■ Dataset content:
┌────────

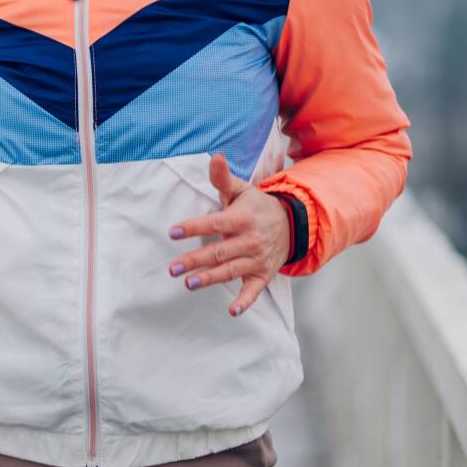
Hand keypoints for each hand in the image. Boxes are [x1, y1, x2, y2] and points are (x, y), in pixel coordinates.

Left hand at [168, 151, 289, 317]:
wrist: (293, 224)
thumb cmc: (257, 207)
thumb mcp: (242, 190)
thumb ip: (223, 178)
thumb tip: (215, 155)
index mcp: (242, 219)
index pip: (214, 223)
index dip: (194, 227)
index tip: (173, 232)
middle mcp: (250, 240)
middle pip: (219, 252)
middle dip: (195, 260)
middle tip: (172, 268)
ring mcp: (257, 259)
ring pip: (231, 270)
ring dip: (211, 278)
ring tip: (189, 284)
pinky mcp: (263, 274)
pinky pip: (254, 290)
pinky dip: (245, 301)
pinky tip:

└────────
┌────────

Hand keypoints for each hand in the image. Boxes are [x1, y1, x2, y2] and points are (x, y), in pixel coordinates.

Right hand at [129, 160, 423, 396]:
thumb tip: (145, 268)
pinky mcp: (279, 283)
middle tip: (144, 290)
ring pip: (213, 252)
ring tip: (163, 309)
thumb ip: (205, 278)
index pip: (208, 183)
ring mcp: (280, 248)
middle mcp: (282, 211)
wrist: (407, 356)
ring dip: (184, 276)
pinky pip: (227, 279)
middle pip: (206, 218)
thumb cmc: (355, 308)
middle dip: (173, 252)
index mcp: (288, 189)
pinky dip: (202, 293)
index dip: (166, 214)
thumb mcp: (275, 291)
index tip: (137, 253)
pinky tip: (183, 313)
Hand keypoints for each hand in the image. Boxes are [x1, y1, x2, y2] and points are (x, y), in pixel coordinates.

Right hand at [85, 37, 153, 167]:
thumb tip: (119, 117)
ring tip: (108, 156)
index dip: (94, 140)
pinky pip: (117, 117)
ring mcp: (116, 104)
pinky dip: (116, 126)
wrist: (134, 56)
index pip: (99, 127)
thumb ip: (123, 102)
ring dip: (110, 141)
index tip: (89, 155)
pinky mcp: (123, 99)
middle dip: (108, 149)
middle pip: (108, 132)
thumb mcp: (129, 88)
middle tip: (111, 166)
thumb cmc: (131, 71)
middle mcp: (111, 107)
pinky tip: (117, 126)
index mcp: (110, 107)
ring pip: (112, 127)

└────────

■ Task brief:
Search the lines above for the string "index" and copy each line that has it.

■ Task response:
index mcp: (242, 219)
index pip: (214, 223)
index dip: (194, 227)
index tip: (173, 232)
index pip: (208, 183)
index mcp: (288, 189)
index dip: (166, 214)
index tip: (137, 253)
index dip: (94, 140)
index pip: (99, 127)
index tip: (89, 155)
index mcp: (110, 107)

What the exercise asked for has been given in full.